> The task:
Copy out the entries below, starting at the line that contains "Američkim Državama, položivši" and stopping after the line that contains "Graduates). Jednogodišnju užu", with both of those lines included.
******
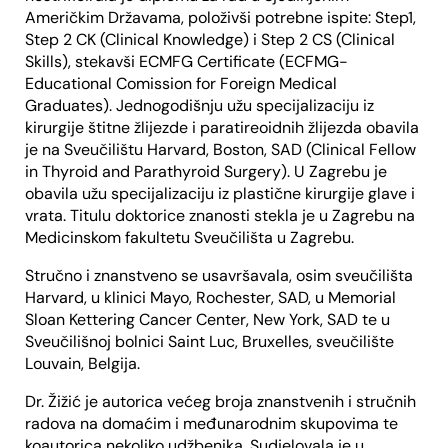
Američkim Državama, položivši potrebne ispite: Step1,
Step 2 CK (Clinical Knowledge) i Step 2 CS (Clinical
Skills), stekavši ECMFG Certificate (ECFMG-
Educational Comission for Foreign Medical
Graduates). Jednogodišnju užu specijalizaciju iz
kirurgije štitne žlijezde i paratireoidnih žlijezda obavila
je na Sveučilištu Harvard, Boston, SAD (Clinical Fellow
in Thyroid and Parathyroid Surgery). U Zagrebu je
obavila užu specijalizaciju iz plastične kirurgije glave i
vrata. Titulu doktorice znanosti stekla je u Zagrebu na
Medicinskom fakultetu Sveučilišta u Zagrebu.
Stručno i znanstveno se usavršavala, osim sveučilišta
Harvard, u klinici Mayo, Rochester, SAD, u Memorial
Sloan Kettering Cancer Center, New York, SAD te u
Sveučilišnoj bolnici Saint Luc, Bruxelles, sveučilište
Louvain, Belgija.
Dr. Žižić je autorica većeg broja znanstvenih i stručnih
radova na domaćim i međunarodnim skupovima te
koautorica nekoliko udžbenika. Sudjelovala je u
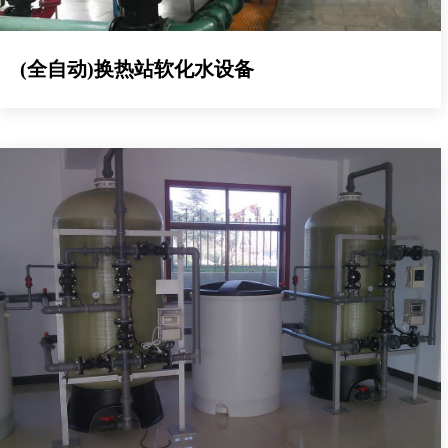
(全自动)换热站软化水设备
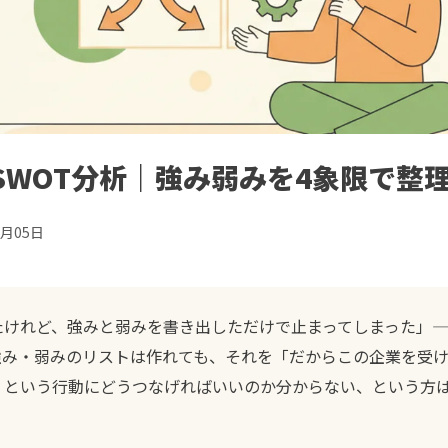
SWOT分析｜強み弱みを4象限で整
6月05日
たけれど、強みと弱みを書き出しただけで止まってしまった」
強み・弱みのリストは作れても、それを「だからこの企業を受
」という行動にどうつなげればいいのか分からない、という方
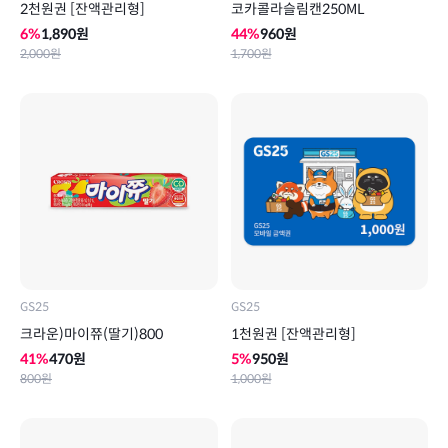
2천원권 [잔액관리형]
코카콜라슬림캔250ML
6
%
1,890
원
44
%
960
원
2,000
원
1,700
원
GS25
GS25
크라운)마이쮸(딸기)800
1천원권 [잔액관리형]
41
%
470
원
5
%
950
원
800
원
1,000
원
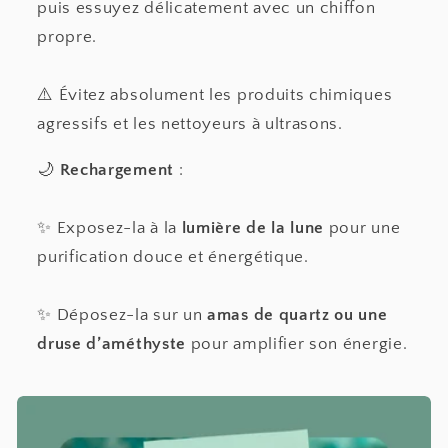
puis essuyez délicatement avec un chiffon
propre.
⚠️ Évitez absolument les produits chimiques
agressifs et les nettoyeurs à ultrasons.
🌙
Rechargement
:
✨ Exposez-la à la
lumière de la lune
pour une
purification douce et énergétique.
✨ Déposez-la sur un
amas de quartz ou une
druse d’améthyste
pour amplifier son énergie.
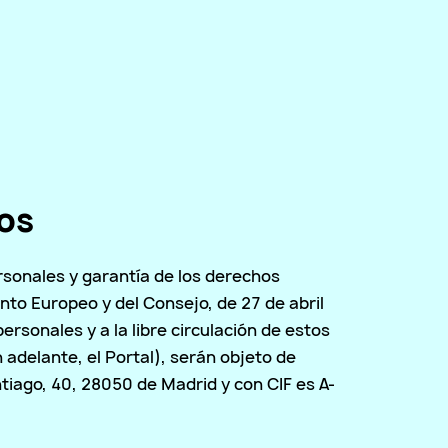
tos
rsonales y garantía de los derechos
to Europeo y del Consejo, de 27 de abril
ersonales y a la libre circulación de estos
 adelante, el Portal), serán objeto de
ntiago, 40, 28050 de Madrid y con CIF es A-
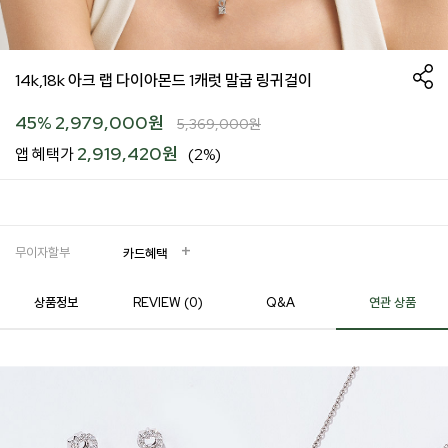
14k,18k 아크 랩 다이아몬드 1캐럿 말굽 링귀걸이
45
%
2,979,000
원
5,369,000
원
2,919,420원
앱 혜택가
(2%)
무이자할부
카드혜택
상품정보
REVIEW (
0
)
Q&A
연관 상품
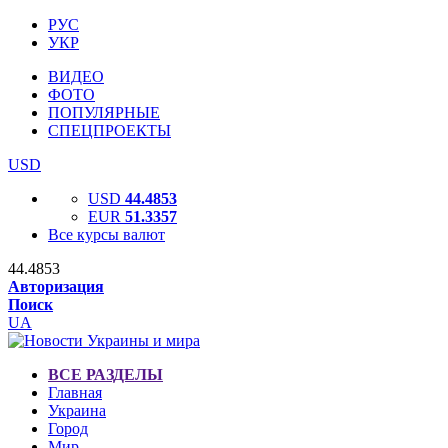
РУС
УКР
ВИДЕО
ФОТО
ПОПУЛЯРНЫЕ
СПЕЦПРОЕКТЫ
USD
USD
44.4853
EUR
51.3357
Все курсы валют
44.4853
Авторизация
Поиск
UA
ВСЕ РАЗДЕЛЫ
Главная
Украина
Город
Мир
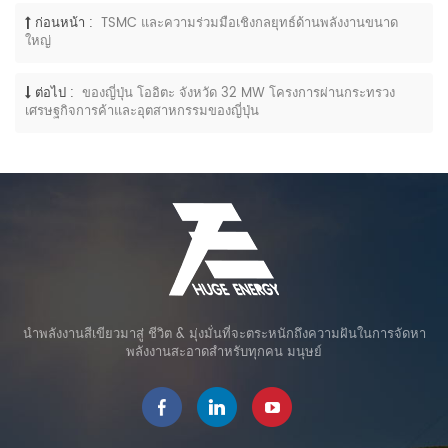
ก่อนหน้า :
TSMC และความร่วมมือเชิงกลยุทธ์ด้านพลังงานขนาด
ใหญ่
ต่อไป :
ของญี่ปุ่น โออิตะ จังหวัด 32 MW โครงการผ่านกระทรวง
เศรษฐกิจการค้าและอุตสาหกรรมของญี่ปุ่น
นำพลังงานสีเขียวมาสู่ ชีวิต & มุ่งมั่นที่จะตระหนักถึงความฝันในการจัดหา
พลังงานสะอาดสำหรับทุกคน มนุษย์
******
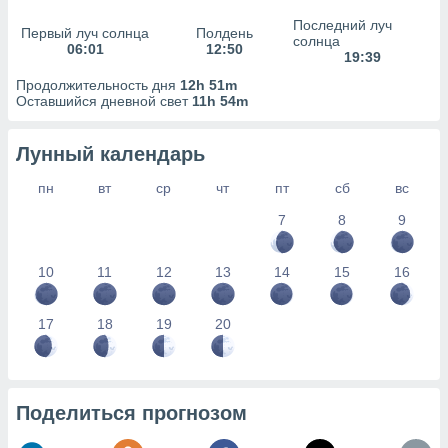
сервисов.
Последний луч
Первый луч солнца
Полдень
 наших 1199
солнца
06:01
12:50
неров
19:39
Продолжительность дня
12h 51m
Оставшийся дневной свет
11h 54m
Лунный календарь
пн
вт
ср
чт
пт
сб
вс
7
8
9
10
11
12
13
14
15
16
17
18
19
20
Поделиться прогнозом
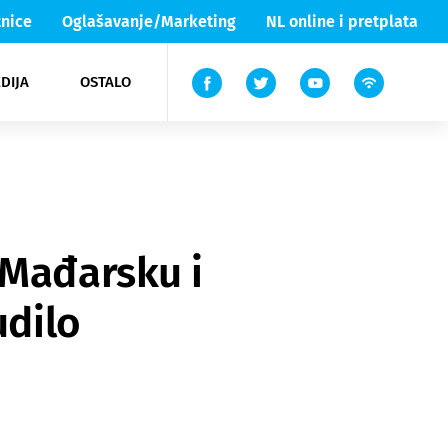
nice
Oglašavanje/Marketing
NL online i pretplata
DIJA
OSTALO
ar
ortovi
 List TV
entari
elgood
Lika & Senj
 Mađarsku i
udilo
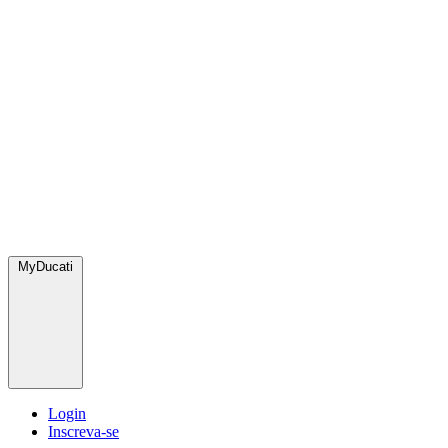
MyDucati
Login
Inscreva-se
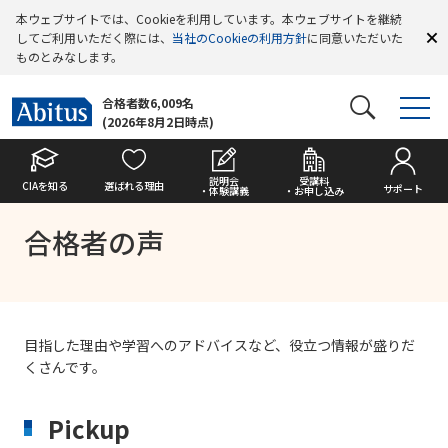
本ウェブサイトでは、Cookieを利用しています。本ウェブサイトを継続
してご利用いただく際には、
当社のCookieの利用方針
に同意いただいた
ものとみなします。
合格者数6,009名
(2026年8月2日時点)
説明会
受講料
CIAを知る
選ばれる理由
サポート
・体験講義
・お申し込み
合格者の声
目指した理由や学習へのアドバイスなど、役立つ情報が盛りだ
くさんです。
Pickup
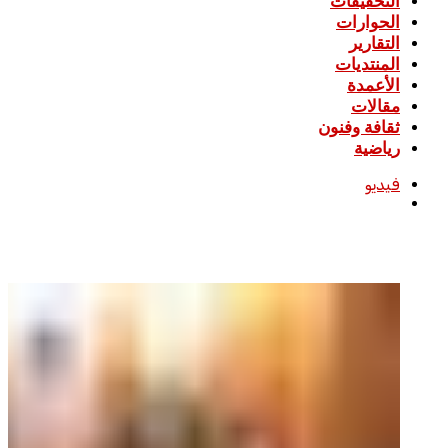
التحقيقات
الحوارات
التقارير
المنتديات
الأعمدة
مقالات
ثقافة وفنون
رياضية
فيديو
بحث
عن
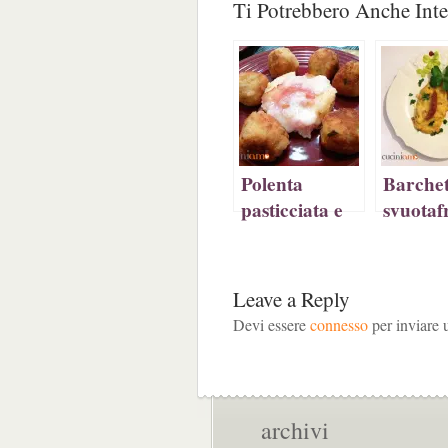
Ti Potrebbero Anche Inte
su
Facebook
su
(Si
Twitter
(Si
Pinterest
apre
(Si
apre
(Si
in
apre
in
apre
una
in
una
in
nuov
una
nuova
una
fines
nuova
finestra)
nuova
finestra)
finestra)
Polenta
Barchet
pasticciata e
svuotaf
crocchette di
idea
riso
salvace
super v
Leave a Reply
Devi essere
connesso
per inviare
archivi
******
> Response:
Američkim Državama, položivši potrebne ispite: Step1,
Step 2 CK (Clinical Knowledge) i Step 2 CS (Clinical
Skills), stekavši ECMFG Certificate (ECFMG-
Educational Comission for Foreign Medical
Graduates). Jednogodišnju užu specijalizaciju iz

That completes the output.